You can also access this global txtorcon instance via :method:`txtorcon.get_global_tor` (which is precisely what this method uses to get it).

All keyword options have defaults (e.g. random ports, or tempdirs).

Parameters:stealth_auth – None, or a list of strings – one for each stealth authenticator you require.
classmethod private_tor(reactor, public_port, hidden_service_dir=None, local_port=None, control_port=None)

This returns a TCPHiddenServiceEndpoint that’s always connected to its own freshly-launched Tor instance. All keyword options have defaults (e.g. random ports, or tempdirs).

retries = None

for IProgressProvider to add_progress_listener


IProgressProvider API

listen(*args, **kwargs)

Implement IStreamServerEndpoint.

Returns a Deferred that delivers an twisted.internet.interfaces.IListeningPort implementation.

This port can also be adapted to two other interfaces:

txtorcon.IHiddenService so you can get the onion_uri and onion_private_key members (these correspond to “hostname” and “private_key” from the HiddenServiceDir Tor is using).

txtorcon.IProgressProvider can provide you progress updates while Tor is launched.

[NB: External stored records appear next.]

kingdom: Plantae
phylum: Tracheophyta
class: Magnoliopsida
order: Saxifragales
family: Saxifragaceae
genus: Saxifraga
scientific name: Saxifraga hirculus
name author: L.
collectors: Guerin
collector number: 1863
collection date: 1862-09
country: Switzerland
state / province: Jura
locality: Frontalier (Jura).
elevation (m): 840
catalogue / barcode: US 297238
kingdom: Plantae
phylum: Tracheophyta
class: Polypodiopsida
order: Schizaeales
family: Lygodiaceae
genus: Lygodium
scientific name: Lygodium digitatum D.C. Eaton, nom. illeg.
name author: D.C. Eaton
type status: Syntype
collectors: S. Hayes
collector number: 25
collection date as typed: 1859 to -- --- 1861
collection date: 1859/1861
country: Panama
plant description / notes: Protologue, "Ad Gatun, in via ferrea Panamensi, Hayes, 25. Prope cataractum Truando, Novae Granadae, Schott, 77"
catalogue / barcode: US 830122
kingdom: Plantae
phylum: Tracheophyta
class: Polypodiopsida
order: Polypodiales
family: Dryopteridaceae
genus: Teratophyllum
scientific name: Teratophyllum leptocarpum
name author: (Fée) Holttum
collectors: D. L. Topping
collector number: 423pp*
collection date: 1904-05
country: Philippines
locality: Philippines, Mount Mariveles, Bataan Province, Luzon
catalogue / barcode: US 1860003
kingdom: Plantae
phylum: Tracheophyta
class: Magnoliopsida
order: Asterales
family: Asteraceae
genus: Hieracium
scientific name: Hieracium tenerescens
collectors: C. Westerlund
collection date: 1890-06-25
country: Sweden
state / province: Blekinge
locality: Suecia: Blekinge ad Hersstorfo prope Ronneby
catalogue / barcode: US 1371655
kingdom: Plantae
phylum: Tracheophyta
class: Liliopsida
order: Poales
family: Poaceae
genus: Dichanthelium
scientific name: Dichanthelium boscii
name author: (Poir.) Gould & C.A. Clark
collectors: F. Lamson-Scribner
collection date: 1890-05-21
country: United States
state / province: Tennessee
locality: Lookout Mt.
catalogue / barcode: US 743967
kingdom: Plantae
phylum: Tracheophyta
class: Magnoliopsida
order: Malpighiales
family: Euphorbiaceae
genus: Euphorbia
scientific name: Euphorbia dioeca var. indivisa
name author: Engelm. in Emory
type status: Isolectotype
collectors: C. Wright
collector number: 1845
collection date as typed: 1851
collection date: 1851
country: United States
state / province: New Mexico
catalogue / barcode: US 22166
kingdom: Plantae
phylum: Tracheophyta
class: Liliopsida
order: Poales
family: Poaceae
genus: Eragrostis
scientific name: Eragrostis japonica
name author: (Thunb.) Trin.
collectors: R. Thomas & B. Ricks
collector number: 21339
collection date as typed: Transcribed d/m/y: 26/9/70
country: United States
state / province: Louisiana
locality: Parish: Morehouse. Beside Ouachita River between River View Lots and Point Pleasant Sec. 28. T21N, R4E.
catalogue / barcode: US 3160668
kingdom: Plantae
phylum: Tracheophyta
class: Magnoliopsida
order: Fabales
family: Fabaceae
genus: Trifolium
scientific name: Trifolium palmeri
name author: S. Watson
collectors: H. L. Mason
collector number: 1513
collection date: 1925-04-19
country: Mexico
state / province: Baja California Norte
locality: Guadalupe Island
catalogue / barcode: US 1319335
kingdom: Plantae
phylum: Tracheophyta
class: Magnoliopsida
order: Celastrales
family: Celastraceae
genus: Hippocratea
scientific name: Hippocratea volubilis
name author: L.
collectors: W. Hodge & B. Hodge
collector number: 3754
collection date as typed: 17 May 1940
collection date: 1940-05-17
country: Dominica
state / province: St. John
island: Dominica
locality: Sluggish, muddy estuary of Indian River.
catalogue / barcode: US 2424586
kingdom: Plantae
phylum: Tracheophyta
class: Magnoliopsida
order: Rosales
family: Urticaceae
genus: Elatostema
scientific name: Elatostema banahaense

Note that Tor is not always launched when calling this listen() method.

At this point, Tor will have fully started up and successfully accepted the hidden service’s config.

FIXME TODO: also listen for an INFO-level Tor message (does exist, #tor-dev says) that indicates the hidden service’s descriptor is published.

It is “connection_dir_client_reached_eof(): Uploaded rendezvous descriptor (status 200 (“Service descriptor (v2) stored”))” at INFO level.